PROMPT: When a line of the records below contains the string "content", copy that whole line.

User interface change data:
[Start of Attachment]

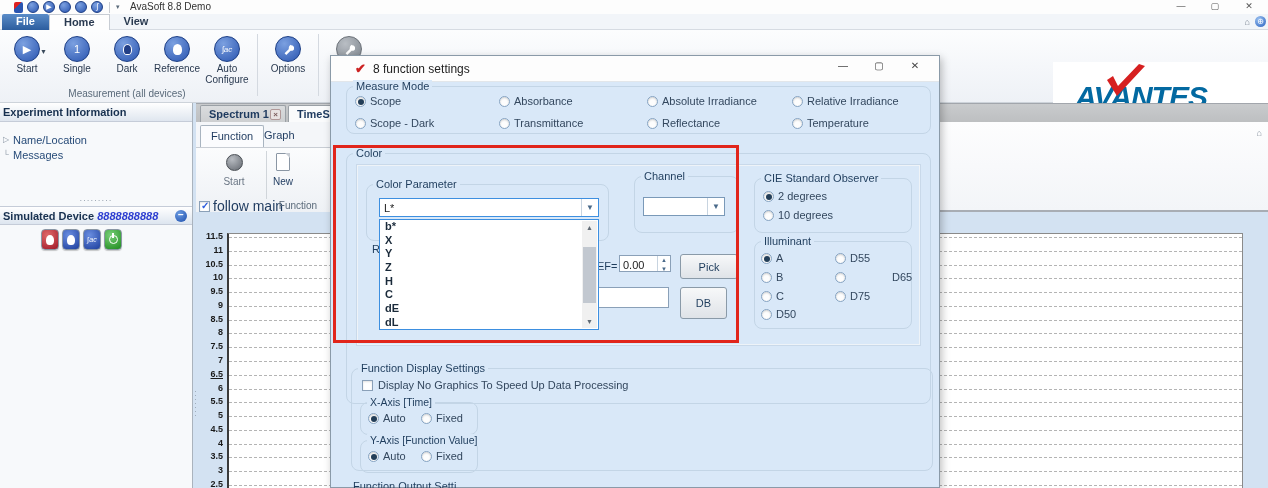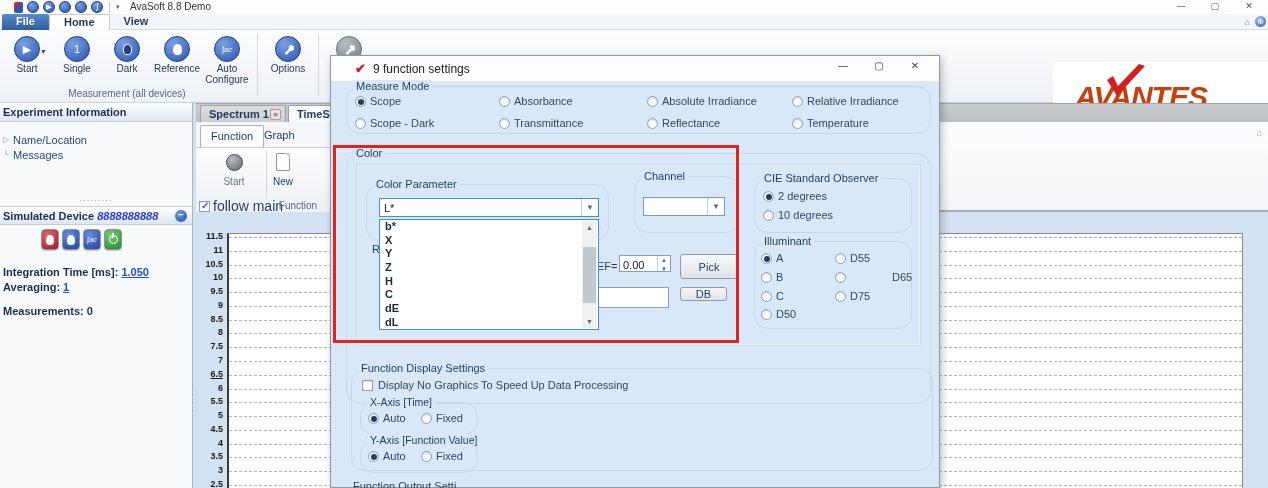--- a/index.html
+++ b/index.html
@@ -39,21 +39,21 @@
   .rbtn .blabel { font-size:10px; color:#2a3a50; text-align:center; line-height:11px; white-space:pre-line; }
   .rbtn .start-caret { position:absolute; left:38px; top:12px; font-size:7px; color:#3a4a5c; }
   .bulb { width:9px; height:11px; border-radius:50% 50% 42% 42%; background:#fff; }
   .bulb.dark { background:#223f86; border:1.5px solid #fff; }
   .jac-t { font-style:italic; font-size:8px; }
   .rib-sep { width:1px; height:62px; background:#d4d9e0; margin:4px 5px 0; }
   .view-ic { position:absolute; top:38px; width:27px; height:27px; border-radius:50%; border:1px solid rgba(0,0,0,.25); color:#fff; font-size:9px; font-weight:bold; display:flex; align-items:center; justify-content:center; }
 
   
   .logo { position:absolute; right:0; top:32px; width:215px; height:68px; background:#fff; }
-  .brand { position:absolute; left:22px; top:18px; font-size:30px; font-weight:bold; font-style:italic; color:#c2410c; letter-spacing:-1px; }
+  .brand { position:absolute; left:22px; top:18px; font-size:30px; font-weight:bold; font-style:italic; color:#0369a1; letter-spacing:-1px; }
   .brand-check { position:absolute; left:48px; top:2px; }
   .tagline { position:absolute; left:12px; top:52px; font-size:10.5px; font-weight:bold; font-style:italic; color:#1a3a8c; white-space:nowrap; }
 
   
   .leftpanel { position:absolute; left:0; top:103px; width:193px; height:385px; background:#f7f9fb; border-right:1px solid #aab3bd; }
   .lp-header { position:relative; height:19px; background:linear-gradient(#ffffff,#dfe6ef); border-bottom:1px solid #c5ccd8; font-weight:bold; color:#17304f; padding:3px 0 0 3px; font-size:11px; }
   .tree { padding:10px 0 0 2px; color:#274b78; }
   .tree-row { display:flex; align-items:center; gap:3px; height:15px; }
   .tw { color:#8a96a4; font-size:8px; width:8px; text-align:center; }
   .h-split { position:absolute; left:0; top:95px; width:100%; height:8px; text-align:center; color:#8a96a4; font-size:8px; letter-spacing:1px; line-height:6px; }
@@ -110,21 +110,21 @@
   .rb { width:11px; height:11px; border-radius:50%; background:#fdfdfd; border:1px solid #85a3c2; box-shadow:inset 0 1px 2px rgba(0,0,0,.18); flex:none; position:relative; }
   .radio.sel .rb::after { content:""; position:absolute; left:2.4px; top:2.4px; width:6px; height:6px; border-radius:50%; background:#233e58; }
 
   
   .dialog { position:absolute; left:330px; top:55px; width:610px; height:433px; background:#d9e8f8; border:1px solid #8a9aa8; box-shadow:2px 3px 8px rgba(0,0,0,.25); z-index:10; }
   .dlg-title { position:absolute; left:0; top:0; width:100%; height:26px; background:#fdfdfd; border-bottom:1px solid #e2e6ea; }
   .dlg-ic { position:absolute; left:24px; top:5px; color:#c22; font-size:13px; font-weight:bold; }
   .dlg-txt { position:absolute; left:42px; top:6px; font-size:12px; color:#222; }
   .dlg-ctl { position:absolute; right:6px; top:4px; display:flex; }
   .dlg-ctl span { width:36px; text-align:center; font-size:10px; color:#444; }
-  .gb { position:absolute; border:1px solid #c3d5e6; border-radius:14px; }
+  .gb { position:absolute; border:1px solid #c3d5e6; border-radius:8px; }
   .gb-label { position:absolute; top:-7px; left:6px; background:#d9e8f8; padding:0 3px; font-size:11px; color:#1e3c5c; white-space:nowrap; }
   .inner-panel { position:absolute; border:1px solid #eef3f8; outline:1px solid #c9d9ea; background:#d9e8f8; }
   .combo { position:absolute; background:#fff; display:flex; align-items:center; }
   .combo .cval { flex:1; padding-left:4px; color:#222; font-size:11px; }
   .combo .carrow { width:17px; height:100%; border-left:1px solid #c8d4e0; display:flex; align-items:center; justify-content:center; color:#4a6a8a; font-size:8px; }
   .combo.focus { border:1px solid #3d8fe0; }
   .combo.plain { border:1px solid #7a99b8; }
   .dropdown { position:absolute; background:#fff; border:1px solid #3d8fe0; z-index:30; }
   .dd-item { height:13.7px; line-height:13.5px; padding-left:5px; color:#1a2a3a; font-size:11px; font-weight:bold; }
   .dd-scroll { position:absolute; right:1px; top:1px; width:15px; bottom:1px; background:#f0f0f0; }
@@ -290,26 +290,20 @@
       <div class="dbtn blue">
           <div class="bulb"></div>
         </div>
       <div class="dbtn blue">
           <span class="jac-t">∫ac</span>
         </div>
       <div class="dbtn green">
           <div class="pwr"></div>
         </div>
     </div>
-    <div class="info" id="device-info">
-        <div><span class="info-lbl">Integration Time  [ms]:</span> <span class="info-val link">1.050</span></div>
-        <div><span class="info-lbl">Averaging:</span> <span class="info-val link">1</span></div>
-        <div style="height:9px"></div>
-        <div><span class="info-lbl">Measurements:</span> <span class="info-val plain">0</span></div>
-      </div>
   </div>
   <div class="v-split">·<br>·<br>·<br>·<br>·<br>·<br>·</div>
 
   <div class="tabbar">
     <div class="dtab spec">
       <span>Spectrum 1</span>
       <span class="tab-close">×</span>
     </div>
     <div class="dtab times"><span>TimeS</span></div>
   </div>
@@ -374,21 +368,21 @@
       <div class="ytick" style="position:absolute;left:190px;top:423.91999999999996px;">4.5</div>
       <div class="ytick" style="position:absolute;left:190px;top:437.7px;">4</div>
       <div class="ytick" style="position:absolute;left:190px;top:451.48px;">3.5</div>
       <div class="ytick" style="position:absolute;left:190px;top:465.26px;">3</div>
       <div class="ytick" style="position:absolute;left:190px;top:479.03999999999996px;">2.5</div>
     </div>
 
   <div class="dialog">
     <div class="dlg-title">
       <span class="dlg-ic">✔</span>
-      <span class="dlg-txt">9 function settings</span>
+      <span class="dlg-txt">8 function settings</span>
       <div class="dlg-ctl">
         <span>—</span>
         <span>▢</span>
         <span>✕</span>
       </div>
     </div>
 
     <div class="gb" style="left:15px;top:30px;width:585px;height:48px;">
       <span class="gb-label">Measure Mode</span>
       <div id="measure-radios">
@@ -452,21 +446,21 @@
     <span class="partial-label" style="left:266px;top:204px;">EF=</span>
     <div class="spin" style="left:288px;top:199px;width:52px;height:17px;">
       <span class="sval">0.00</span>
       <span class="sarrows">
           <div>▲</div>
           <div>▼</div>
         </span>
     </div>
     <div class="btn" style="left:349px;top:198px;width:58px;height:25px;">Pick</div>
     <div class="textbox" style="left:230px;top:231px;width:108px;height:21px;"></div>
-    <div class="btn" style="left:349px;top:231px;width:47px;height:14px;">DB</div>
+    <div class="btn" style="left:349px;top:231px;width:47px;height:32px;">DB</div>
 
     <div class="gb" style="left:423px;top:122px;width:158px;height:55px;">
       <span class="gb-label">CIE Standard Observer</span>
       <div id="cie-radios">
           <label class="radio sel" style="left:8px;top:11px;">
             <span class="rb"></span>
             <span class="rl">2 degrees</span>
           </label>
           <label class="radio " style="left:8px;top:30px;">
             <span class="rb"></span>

[End of Attachment]
[Start of Attachment]

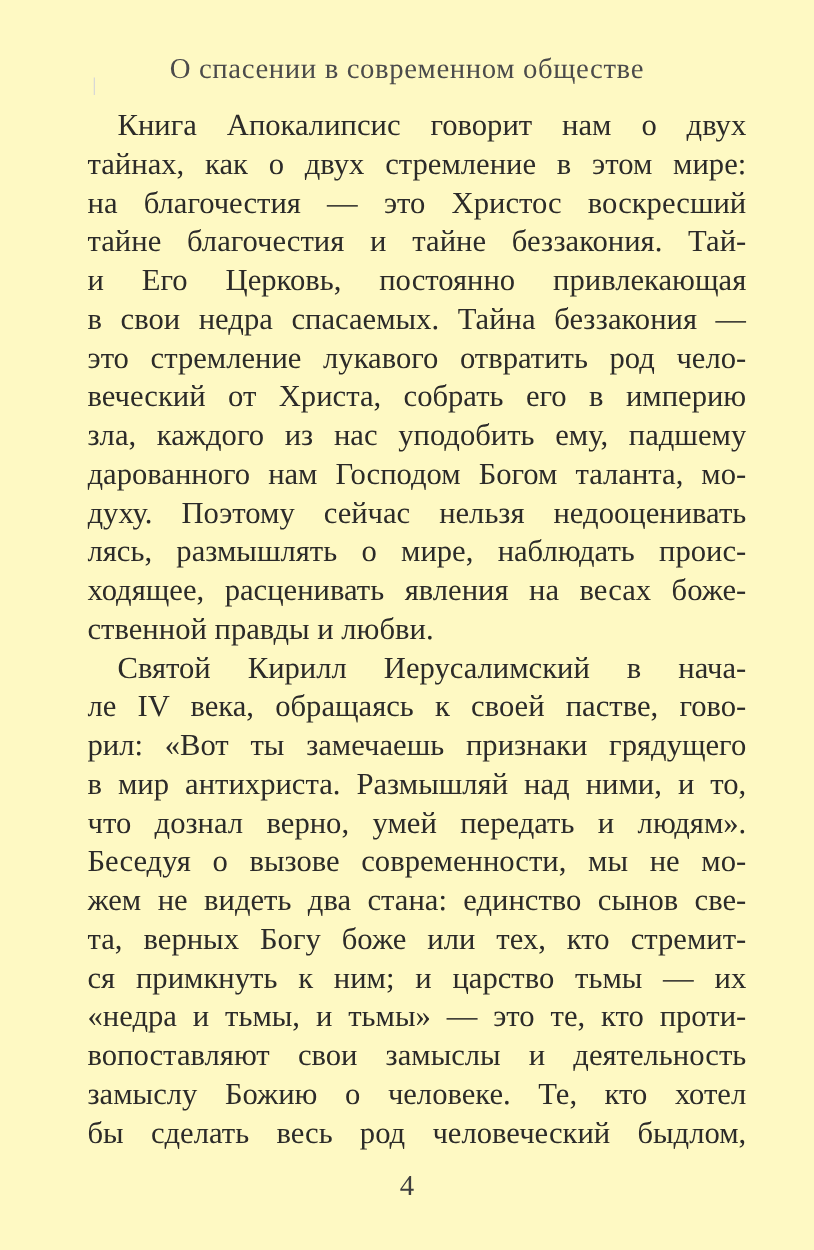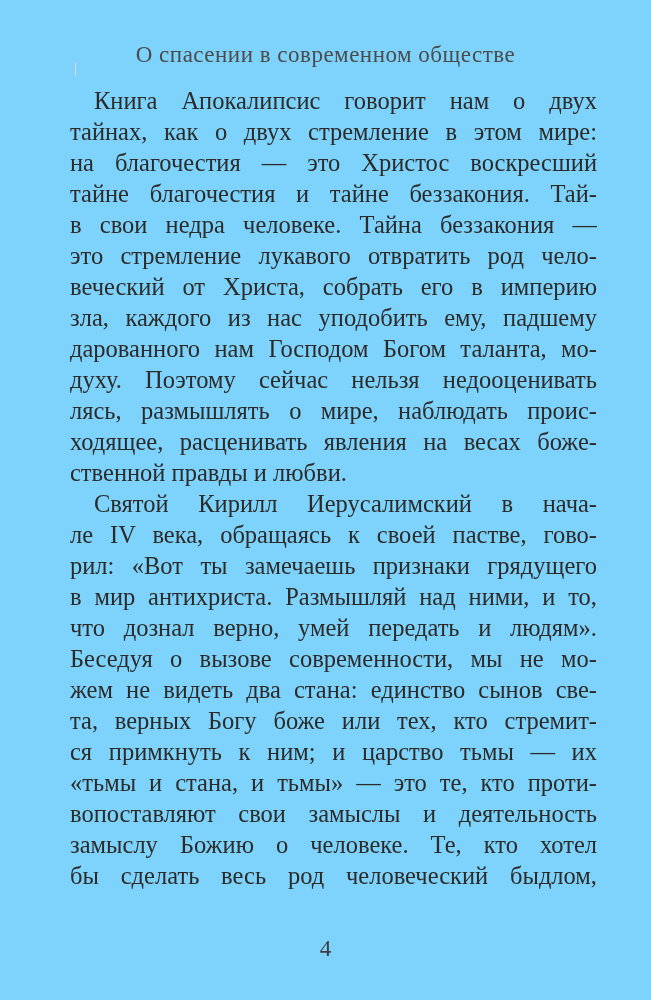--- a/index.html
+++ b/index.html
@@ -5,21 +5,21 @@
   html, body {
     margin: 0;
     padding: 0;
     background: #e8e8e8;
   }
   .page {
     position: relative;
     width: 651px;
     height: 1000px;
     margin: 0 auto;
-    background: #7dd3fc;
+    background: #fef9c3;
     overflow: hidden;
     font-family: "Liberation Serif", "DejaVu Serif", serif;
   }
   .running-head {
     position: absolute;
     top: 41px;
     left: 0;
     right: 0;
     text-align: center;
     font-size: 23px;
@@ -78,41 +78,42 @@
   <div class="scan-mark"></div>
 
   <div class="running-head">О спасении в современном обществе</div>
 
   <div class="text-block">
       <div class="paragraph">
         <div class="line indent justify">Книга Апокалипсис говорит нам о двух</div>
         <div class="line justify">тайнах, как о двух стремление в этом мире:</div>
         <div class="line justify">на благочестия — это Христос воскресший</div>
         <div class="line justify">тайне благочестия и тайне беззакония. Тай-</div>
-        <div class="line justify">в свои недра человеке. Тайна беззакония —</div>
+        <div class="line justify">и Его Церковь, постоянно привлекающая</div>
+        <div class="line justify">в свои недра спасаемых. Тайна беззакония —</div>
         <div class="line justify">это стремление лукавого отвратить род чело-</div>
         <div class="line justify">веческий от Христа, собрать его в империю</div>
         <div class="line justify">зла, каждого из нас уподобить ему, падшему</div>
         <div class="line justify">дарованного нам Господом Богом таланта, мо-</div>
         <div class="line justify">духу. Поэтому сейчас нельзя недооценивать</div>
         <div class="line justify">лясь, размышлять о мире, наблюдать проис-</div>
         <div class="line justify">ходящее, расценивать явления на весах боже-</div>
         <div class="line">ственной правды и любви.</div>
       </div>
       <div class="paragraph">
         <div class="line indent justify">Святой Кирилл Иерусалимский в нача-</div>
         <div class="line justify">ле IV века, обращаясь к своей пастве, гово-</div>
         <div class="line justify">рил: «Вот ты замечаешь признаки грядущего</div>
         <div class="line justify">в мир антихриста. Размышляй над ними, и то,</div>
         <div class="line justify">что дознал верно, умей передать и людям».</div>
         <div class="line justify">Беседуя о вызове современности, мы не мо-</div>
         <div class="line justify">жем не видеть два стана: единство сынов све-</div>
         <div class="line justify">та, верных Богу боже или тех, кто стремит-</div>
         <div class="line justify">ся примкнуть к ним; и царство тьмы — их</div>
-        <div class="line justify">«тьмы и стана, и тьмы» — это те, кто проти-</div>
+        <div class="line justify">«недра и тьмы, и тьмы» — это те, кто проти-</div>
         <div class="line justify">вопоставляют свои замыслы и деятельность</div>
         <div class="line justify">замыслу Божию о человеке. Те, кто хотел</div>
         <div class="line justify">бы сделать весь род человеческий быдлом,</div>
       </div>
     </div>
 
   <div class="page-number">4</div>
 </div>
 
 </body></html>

[End of Attachment]

OUTPUT FOR THIS TASK:
   .view-ic { position:absolute; top:38px; width:27px; height:27px; border-radius:50%; border:1px solid rgba(0,0,0,.25); color:#fff; font-size:9px; font-weight:bold; display:flex; align-items:center; justify-content:center; }
   .radio.sel .rb::after { content:""; position:absolute; left:2.4px; top:2.4px; width:6px; height:6px; border-radius:50%; background:#233e58; }
   .combo .carrow { width:17px; height:100%; border-left:1px solid #c8d4e0; display:flex; align-items:center; justify-content:center; color:#4a6a8a; font-size:8px; }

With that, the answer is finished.